YOUR ASSIGNMENT: Retype the listing that follows, word for word.

******************************

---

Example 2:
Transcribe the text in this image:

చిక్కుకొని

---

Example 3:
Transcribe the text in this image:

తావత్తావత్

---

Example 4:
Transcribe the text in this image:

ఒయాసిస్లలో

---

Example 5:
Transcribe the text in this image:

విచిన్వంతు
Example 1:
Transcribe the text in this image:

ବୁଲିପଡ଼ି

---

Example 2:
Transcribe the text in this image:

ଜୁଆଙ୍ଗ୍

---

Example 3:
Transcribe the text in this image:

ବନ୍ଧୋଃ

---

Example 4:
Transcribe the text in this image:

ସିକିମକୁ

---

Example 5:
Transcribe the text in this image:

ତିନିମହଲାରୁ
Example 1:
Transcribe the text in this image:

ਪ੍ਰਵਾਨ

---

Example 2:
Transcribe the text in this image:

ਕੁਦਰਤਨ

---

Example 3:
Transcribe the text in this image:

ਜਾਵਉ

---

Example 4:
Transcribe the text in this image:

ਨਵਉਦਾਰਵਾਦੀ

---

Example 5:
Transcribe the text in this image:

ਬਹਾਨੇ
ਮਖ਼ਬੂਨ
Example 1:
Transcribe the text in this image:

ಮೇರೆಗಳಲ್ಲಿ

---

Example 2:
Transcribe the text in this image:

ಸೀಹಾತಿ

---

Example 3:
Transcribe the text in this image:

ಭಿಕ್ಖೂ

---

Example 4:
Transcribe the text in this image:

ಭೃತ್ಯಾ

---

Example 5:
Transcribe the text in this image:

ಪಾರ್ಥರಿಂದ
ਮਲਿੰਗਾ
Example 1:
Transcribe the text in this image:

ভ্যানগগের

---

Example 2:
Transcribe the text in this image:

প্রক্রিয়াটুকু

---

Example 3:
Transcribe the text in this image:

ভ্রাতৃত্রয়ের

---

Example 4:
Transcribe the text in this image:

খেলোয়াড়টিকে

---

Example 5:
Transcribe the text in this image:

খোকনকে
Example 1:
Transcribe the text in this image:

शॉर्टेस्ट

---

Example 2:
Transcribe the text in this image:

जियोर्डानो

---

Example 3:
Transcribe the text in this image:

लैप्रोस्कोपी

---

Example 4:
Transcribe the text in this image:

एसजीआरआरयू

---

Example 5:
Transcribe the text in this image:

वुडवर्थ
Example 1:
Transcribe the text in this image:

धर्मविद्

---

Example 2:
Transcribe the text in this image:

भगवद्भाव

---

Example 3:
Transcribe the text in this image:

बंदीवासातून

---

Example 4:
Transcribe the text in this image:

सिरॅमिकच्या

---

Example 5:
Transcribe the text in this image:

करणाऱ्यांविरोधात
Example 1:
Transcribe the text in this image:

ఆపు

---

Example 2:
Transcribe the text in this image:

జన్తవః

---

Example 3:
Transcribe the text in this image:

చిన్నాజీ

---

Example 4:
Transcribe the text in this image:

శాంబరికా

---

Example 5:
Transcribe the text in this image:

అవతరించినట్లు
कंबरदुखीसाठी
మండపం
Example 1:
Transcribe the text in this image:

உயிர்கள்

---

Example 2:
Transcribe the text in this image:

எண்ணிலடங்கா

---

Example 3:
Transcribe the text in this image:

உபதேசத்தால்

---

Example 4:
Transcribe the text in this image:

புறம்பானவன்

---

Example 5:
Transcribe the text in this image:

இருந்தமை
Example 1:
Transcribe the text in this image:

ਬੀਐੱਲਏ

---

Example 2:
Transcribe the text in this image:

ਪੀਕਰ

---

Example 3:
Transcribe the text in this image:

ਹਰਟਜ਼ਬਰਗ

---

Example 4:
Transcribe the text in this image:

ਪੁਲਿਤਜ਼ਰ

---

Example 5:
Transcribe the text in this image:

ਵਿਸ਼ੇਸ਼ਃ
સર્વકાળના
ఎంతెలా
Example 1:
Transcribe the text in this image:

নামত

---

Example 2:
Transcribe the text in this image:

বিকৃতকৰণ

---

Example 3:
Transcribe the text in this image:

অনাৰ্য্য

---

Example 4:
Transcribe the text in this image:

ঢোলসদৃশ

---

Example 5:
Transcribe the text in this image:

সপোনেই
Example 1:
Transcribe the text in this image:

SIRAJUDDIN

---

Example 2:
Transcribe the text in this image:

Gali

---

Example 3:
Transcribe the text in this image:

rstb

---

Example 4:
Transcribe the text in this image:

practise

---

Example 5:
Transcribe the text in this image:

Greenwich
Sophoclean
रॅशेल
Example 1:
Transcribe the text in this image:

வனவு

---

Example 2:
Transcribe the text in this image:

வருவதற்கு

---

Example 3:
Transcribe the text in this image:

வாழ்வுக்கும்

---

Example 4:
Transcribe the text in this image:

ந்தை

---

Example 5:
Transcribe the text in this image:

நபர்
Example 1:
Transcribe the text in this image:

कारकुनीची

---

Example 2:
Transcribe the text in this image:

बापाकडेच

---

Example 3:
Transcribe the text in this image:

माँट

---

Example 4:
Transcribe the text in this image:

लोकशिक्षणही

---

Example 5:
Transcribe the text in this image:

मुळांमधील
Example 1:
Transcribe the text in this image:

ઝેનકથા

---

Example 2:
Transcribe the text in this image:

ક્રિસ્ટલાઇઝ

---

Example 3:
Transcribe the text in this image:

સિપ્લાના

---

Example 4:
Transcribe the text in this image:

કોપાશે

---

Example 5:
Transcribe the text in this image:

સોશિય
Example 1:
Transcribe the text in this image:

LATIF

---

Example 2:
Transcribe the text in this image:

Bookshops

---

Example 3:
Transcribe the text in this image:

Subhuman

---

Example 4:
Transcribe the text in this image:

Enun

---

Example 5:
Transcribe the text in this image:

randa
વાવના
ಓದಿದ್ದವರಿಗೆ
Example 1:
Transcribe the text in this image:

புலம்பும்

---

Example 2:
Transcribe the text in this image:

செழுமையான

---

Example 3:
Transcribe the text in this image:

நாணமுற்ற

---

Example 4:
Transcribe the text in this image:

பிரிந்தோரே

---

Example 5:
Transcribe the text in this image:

******************************

WORKED SOLUTION:
---

Example 2:
Transcribe the text in this image:

చిక్కుకొని

---

Example 3:
Transcribe the text in this image:

తావత్తావత్

---

Example 4:
Transcribe the text in this image:

ఒయాసిస్లలో

---

Example 5:
Transcribe the text in this image:

విచిన్వంతు
Example 1:
Transcribe the text in this image:

ବୁଲିପଡ଼ି

---

Example 2:
Transcribe the text in this image:

ଜୁଆଙ୍ଗ୍

---

Example 3:
Transcribe the text in this image:

ବନ୍ଧୋଃ

---

Example 4:
Transcribe the text in this image:

ସିକିମକୁ

---

Example 5:
Transcribe the text in this image:

ତିନିମହଲାରୁ
Example 1:
Transcribe the text in this image:

ਪ੍ਰਵਾਨ

---

Example 2:
Transcribe the text in this image:

ਕੁਦਰਤਨ

---

Example 3:
Transcribe the text in this image:

ਜਾਵਉ

---

Example 4:
Transcribe the text in this image:

ਨਵਉਦਾਰਵਾਦੀ

---

Example 5:
Transcribe the text in this image:

ਬਹਾਨੇ
ਮਖ਼ਬੂਨ
Example 1:
Transcribe the text in this image:

ಮೇರೆಗಳಲ್ಲಿ

---

Example 2:
Transcribe the text in this image:

ಸೀಹಾತಿ

---

Example 3:
Transcribe the text in this image:

ಭಿಕ್ಖೂ

---

Example 4:
Transcribe the text in this image:

ಭೃತ್ಯಾ

---

Example 5:
Transcribe the text in this image:

ಪಾರ್ಥರಿಂದ
ਮਲਿੰਗਾ
Example 1:
Transcribe the text in this image:

ভ্যানগগের

---

Example 2:
Transcribe the text in this image:

প্রক্রিয়াটুকু

---

Example 3:
Transcribe the text in this image:

ভ্রাতৃত্রয়ের

---

Example 4:
Transcribe the text in this image:

খেলোয়াড়টিকে

---

Example 5:
Transcribe the text in this image:

খোকনকে
Example 1:
Transcribe the text in this image:

शॉर्टेस्ट

---

Example 2:
Transcribe the text in this image:

जियोर्डानो

---

Example 3:
Transcribe the text in this image:

लैप्रोस्कोपी

---

Example 4:
Transcribe the text in this image:

एसजीआरआरयू

---

Example 5:
Transcribe the text in this image:

वुडवर्थ
Example 1:
Transcribe the text in this image:

धर्मविद्

---

Example 2:
Transcribe the text in this image:

भगवद्भाव

---

Example 3:
Transcribe the text in this image:

बंदीवासातून

---

Example 4:
Transcribe the text in this image:

सिरॅमिकच्या

---

Example 5:
Transcribe the text in this image:

करणाऱ्यांविरोधात
Example 1:
Transcribe the text in this image:

ఆపు

---

Example 2:
Transcribe the text in this image:

జన్తవః

---

Example 3:
Transcribe the text in this image:

చిన్నాజీ

---

Example 4:
Transcribe the text in this image:

శాంబరికా

---

Example 5:
Transcribe the text in this image:

అవతరించినట్లు
कंबरदुखीसाठी
మండపం
Example 1:
Transcribe the text in this image:

உயிர்கள்

---

Example 2:
Transcribe the text in this image:

எண்ணிலடங்கா

---

Example 3:
Transcribe the text in this image:

உபதேசத்தால்

---

Example 4:
Transcribe the text in this image:

புறம்பானவன்

---

Example 5:
Transcribe the text in this image:

இருந்தமை
Example 1:
Transcribe the text in this image:

ਬੀਐੱਲਏ

---

Example 2:
Transcribe the text in this image:

ਪੀਕਰ

---

Example 3:
Transcribe the text in this image:

ਹਰਟਜ਼ਬਰਗ

---

Example 4:
Transcribe the text in this image:

ਪੁਲਿਤਜ਼ਰ

---

Example 5:
Transcribe the text in this image:

ਵਿਸ਼ੇਸ਼ਃ
સર્વકાળના
ఎంతెలా
Example 1:
Transcribe the text in this image:

নামত

---

Example 2:
Transcribe the text in this image:

বিকৃতকৰণ

---

Example 3:
Transcribe the text in this image:

অনাৰ্য্য

---

Example 4:
Transcribe the text in this image:

ঢোলসদৃশ

---

Example 5:
Transcribe the text in this image:

সপোনেই
Example 1:
Transcribe the text in this image:

SIRAJUDDIN

---

Example 2:
Transcribe the text in this image:

Gali

---

Example 3:
Transcribe the text in this image:

rstb

---

Example 4:
Transcribe the text in this image:

practise

---

Example 5:
Transcribe the text in this image:

Greenwich
Sophoclean
रॅशेल
Example 1:
Transcribe the text in this image:

வனவு

---

Example 2:
Transcribe the text in this image:

வருவதற்கு

---

Example 3:
Transcribe the text in this image:

வாழ்வுக்கும்

---

Example 4:
Transcribe the text in this image:

ந்தை

---

Example 5:
Transcribe the text in this image:

நபர்
Example 1:
Transcribe the text in this image:

कारकुनीची

---

Example 2:
Transcribe the text in this image:

बापाकडेच

---

Example 3:
Transcribe the text in this image:

माँट

---

Example 4:
Transcribe the text in this image:

लोकशिक्षणही

---

Example 5:
Transcribe the text in this image:

मुळांमधील
Example 1:
Transcribe the text in this image:

ઝેનકથા

---

Example 2:
Transcribe the text in this image:

ક્રિસ્ટલાઇઝ

---

Example 3:
Transcribe the text in this image:

સિપ્લાના

---

Example 4:
Transcribe the text in this image:

કોપાશે

---

Example 5:
Transcribe the text in this image:

સોશિય
Example 1:
Transcribe the text in this image:

LATIF

---

Example 2:
Transcribe the text in this image:

Bookshops

---

Example 3:
Transcribe the text in this image:

Subhuman

---

Example 4:
Transcribe the text in this image:

Enun

---

Example 5:
Transcribe the text in this image:

randa
વાવના
ಓದಿದ್ದವರಿಗೆ
Example 1:
Transcribe the text in this image:

புலம்பும்

---

Example 2:
Transcribe the text in this image:

செழுமையான

---

Example 3:
Transcribe the text in this image:

நாணமுற்ற

---

Example 4:
Transcribe the text in this image:

பிரிந்தோரே

---

Example 5:
Transcribe the text in this image:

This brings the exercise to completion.